The Intention Of Jesus
We may then take it that Jesus' actions in this incident were planned and deliberate. He was following a method of awakening men's minds which was deeply interwoven with the methods of the prophets. Again and again in the religious history of Israel, when a prophet felt that words were of no avail against a barrier of indifference or incomprehension, he put his message into a dramatic act which men could not fail to see and to understand. Out of many Old Testament instances we choose two of the most outstanding.
When it became clear that the kingdom would not stand the excesses and extravagances of Rehoboam, and that Jeroboam was marked out as the rising power, the prophet Ahijah the Shilonite chose a dramatic way of foretelling the future. He clad himself in a new garment; he went out and he met Jeroboam alone; he took the new garment and tore it into twelve pieces; then of the pieces he gave to Jeroboam ten and two of the pieces he kept; and by this dramatic action he made it clear that ten of the twelve tribes were about to revolt in support of Jeroboam, while only two would remain faithful to Rehoboam ( 1 Kings 11:29-32 ). Here is the prophetic message delivered in dramatic action.
When Jeremiah was convinced that Babylon was about to conquer Palestine in spite of the easy optimism of the people, he made bonds and yokes and sent them to Edom, to Moab, to Ammon, to Tyre and to Sidon; and put a yoke upon his own neck that all might see it. By this dramatic action he made it clear that, as he saw it, nothing but slavery and servitude lay ahead ( Jeremiah 27:1-6 ); and when Hananiah, the false prophet with the mistaken optimism, wished to show that he thought Jeremiah's gloomy foreboding altogether wrong, he took the yoke from Jeremiah's neck and broke it ( Jeremiah 28:10-11 ).
It was the custom of the prophets to express their message in dramatic action when they felt that words were not enough. And that was what Jesus was doing when he entered Jerusalem.
There are two pictures behind Jesus' dramatic action.
(i) There is the picture of Zechariah 9:9 , in which the prophet saw the king coming to Jerusalem, humble and riding upon an ass, on a colt the foal of an ass. In the first instance, Jesus' dramatic action is a deliberate Messianic claim. He was here offering himself to the people, at a time when Jerusalem was surging with Jews from all over the country and from all over the world, as the Anointed One of God. Just what Jesus meant by that claim we shall go on to see; but that he made the claim there is no doubt.

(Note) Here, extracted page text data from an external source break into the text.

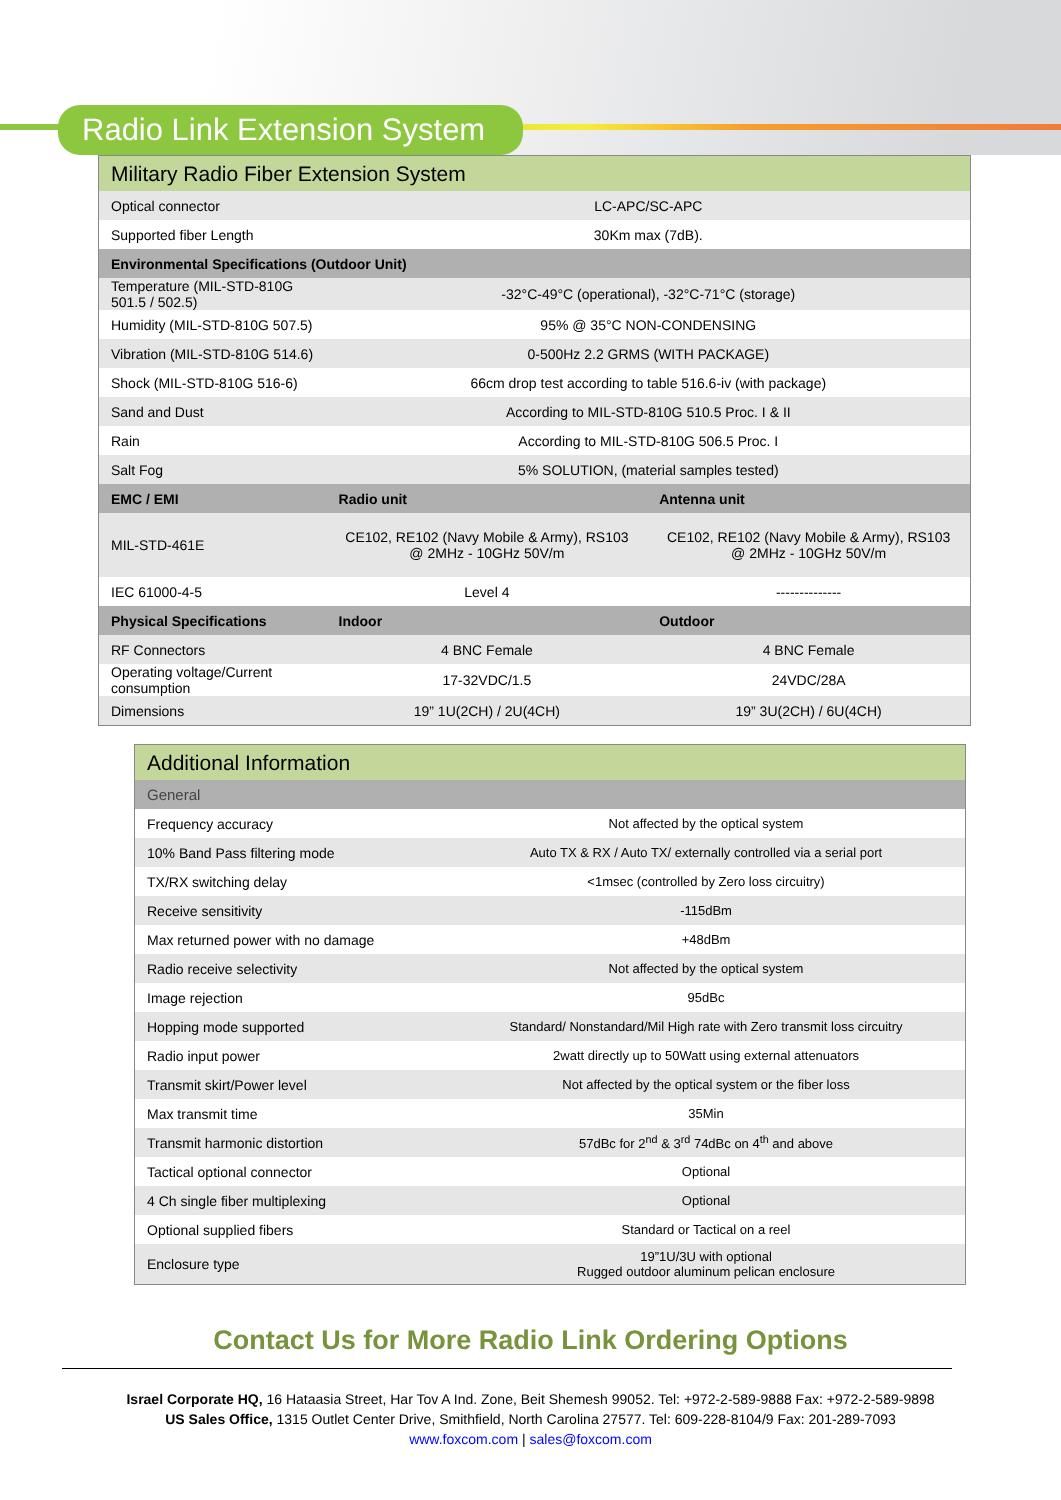Radio Link Extension System
| Military Radio Fiber Extension System | | |
| --- | --- | --- |
| Optical connector | LC-APC/SC-APC | |
| Supported fiber Length | 30Km max (7dB). | |
| Environmental Specifications (Outdoor Unit) | | |
| Temperature (MIL-STD-810G 501.5 / 502.5) | -32°C-49°C (operational), -32°C-71°C (storage) | |
| Humidity (MIL-STD-810G 507.5) | 95% @ 35°C NON-CONDENSING | |
| Vibration (MIL-STD-810G 514.6) | 0-500Hz 2.2 GRMS (WITH PACKAGE) | |
| Shock (MIL-STD-810G 516-6) | 66cm drop test according to table 516.6-iv (with package) | |
| Sand and Dust | According to MIL-STD-810G 510.5 Proc. I & II | |
| Rain | According to MIL-STD-810G 506.5 Proc. I | |
| Salt Fog | 5% SOLUTION, (material samples tested) | |
| EMC / EMI | Radio unit | Antenna unit |
| MIL-STD-461E | CE102, RE102 (Navy Mobile & Army), RS103 @ 2MHz - 10GHz 50V/m | CE102, RE102 (Navy Mobile & Army), RS103 @ 2MHz - 10GHz 50V/m |
| IEC 61000-4-5 | Level 4 | -------------- |
| Physical Specifications | Indoor | Outdoor |
| RF Connectors | 4 BNC Female | 4 BNC Female |
| Operating voltage/Current consumption | 17-32VDC/1.5 | 24VDC/28A |
| Dimensions | 19” 1U(2CH) / 2U(4CH) | 19” 3U(2CH) / 6U(4CH) |
| Additional Information | |
| --- | --- |
| General | |
| Frequency accuracy | Not affected by the optical system |
| 10% Band Pass filtering mode | Auto TX & RX / Auto TX/ externally controlled via a serial port |
| TX/RX switching delay | <1msec (controlled by Zero loss circuitry) |
| Receive sensitivity | -115dBm |
| Max returned power with no damage | +48dBm |
| Radio receive selectivity | Not affected by the optical system |
| Image rejection | 95dBc |
| Hopping mode supported | Standard/ Nonstandard/Mil High rate with Zero transmit loss circuitry |
| Radio input power | 2watt directly up to 50Watt using external attenuators |
| Transmit skirt/Power level | Not affected by the optical system or the fiber loss |
| Max transmit time | 35Min |
| Transmit harmonic distortion | 57dBc for 2<sup>nd</sup> & 3<sup>rd</sup> 74dBc on 4<sup>th</sup> and above |
| Tactical optional connector | Optional |
| 4 Ch single fiber multiplexing | Optional |
| Optional supplied fibers | Standard or Tactical on a reel |
| Enclosure type | 19”1U/3U with optional Rugged outdoor aluminum pelican enclosure |
Contact Us for More Radio Link Ordering Options
Israel Corporate HQ, 16 Hataasia Street, Har Tov A Ind. Zone, Beit Shemesh 99052. Tel: +972-2-589-9888 Fax: +972-2-589-9898
US Sales Office, 1315 Outlet Center Drive, Smithfield, North Carolina 27577. Tel: 609-228-8104/9 Fax: 201-289-7093
www.foxcom.com | sales@foxcom.com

(ii) There may have been another intention in Jesus' mind. One of the supreme disasters of Jewish history was the capture of Jerusalem by Antiochus Epiphanes about 175 B.C. Antiochus was determined to stamp out Judaism and to introduce into Palestine Greek ways of life and worship. He deliberately profaned the Temple, offering swine's flesh on the altar, making sacrifices to Olympian Zeus, and even turning the Temple chambers into public brothels. It was then that the Maccabees rose against him, and ultimately rescued their native land. In due time Jerusalem was retaken and the desecrated Temple was restored and purified and rededicated. In 2 Maccabees 10:7 we read of the rejoicing of that great day: "Therefore they bare branches, and fair boughs, and palms also, and sang psalms unto Him that had given them good success in cleansing His place." On that day the people carried the palm branches and sung their psalms; it is an almost exact description of the actions of the crowd who welcomed Jesus into Jerusalem.
It is at least possible that Jesus knew this, and that he entered into Jerusalem with the deliberate intention of cleansing God's house as Judas Maccabaeus had done two hundred years before. That was in fact what Jesus did. He may well be saying in dramatic symbol, not only that he was the Anointed One of God, but also that he had come to cleanse the House of God from the abuses which defiled it and its worship. Had not Malachi said that the Lord would suddenly come to his Temple ( Malachi 3:1 )? And, in his vision of judgment had not Ezekiel seen the terrible judgment of God begin at the sanctuary ( Ezekiel 9:6 )?